◆ Assigned task ◆
Copy out everything below from the line containing "20: (71, 65)" down to the line containing "31: (49, 119)", both included, reproducing each line unchanged but leaving out the picture.

##############################

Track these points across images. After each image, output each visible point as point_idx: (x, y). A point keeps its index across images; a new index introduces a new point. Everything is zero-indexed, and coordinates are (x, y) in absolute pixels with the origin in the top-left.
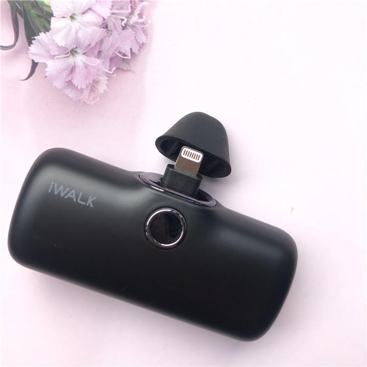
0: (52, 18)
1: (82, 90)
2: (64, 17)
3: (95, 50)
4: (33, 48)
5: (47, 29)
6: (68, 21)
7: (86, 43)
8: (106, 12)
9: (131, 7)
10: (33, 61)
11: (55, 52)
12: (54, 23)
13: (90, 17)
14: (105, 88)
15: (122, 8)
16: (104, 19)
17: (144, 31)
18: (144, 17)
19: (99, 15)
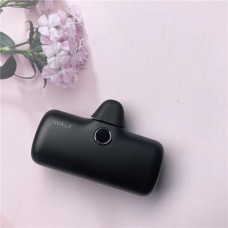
0: (47, 59)
1: (68, 83)
2: (51, 57)
3: (68, 65)
4: (43, 74)
5: (46, 64)
6: (54, 58)
7: (64, 64)
8: (67, 48)
9: (77, 42)
10: (44, 79)
11: (52, 72)
12: (49, 61)
13: (62, 53)
14: (78, 79)
15: (74, 45)
16: (68, 51)
17: (86, 50)
18: (84, 44)
19: (65, 50)
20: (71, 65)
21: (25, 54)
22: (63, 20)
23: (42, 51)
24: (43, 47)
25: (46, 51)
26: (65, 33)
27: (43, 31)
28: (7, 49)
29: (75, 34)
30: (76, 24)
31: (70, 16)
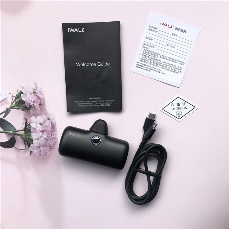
1: (43, 155)
4: (30, 148)
5: (33, 143)
6: (37, 141)
7: (42, 144)
8: (45, 136)
9: (51, 134)
10: (30, 151)
11: (35, 148)
12: (34, 142)
13: (42, 138)
14: (49, 154)
15: (49, 135)
17: (56, 139)
18: (55, 135)
19: (44, 137)
20: (46, 146)
21: (21, 136)
22: (44, 120)
23: (31, 136)
24: (31, 134)
25: (33, 136)
26: (45, 128)
27: (33, 125)
28: (11, 132)
29: (51, 129)
30: (52, 124)
31: (49, 119)
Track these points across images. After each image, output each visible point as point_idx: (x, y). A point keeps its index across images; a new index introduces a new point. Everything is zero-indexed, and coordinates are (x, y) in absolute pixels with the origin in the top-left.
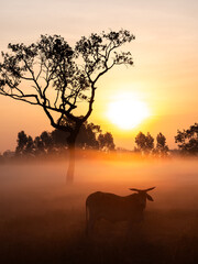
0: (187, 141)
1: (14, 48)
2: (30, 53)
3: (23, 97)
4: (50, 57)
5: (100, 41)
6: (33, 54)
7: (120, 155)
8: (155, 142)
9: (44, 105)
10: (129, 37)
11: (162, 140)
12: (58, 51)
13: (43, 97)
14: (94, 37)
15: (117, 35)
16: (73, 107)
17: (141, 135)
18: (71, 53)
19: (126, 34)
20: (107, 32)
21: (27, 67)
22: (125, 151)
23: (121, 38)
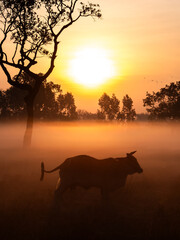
0: (157, 104)
4: (9, 6)
11: (128, 102)
16: (33, 62)
17: (106, 97)
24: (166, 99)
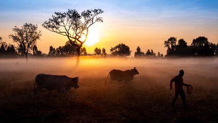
0: (114, 51)
1: (57, 14)
2: (63, 16)
3: (60, 33)
4: (70, 18)
5: (91, 12)
6: (64, 17)
7: (88, 56)
8: (102, 51)
9: (68, 36)
10: (101, 11)
11: (104, 50)
12: (75, 16)
13: (68, 33)
14: (88, 11)
15: (97, 11)
16: (80, 37)
17: (97, 49)
18: (79, 17)
19: (100, 10)
20: (93, 10)
21: (62, 21)
22: (89, 55)
23: (98, 12)
24: (118, 49)
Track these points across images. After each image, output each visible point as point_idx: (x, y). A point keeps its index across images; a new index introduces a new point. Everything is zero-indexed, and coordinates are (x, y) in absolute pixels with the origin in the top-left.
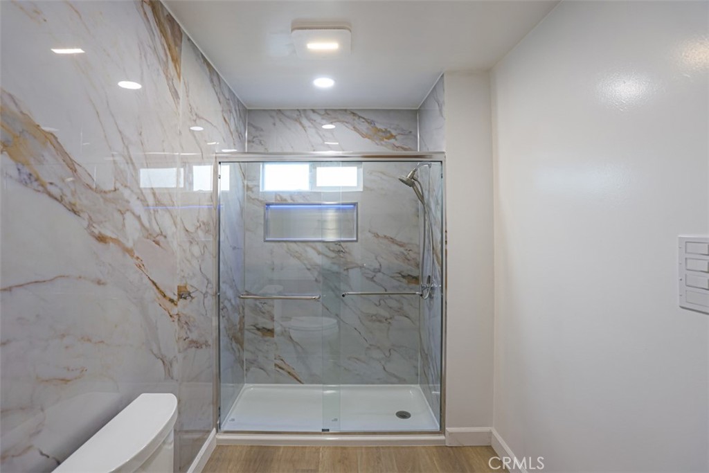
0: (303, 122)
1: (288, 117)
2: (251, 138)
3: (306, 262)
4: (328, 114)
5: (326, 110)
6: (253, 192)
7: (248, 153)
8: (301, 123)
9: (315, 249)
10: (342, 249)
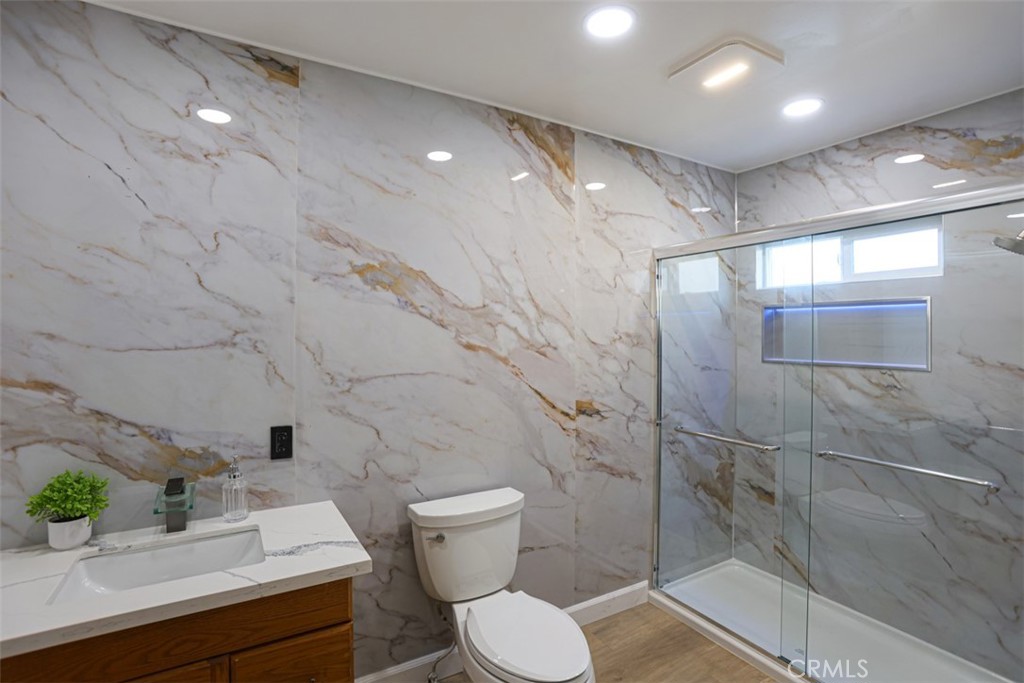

##############################

◆ Written solution ◆
20: (71, 65)
21: (25, 54)
22: (63, 20)
23: (42, 51)
24: (43, 47)
25: (46, 51)
26: (65, 33)
27: (43, 31)
28: (7, 49)
29: (75, 34)
30: (76, 24)
31: (70, 16)
1: (43, 155)
4: (30, 148)
5: (33, 143)
6: (37, 141)
7: (42, 144)
8: (45, 136)
9: (51, 134)
10: (30, 151)
11: (35, 148)
12: (34, 142)
13: (42, 138)
14: (49, 154)
15: (49, 135)
17: (56, 139)
18: (55, 135)
19: (44, 137)
20: (46, 146)
21: (21, 136)
22: (44, 120)
23: (31, 136)
24: (31, 134)
25: (33, 136)
26: (45, 128)
27: (33, 125)
28: (11, 132)
29: (51, 129)
30: (52, 124)
31: (49, 119)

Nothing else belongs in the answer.